• ACTION ITEM
Please say how many lines in the material include the string "gran", and nothing else.

• SOURCE INFORMATION
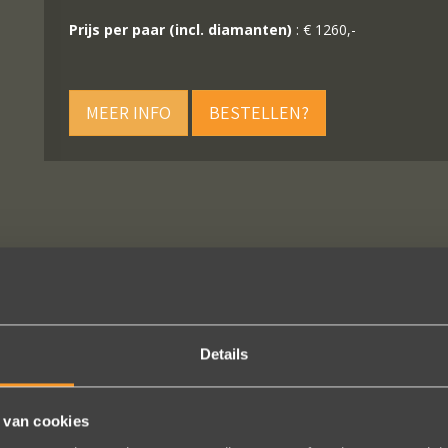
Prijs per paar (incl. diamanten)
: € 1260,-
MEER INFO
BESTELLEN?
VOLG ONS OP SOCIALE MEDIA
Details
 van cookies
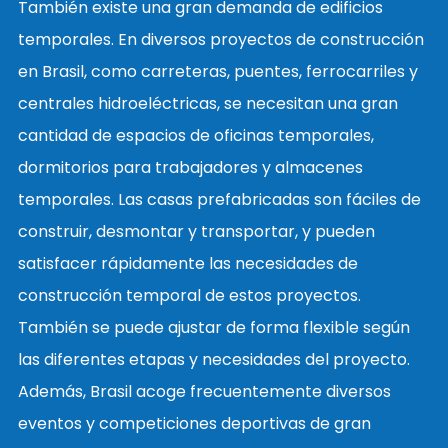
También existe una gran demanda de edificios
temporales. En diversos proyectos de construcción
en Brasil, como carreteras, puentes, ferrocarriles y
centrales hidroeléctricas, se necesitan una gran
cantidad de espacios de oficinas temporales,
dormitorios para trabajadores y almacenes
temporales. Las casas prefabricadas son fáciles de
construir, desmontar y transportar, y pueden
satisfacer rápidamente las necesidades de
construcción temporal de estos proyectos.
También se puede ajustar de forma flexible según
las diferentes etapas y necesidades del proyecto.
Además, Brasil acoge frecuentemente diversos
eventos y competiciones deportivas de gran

...

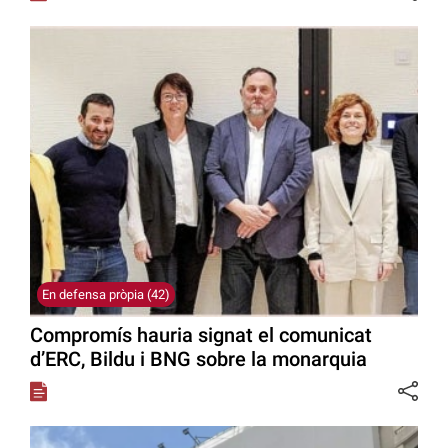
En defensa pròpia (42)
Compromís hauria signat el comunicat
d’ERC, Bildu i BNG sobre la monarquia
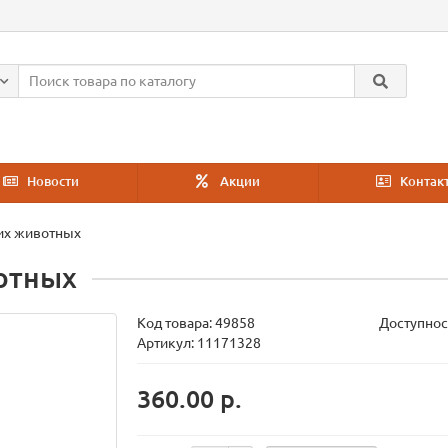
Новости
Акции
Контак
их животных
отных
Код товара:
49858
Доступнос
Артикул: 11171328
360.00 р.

• RESULT OF THE EXERCISE
3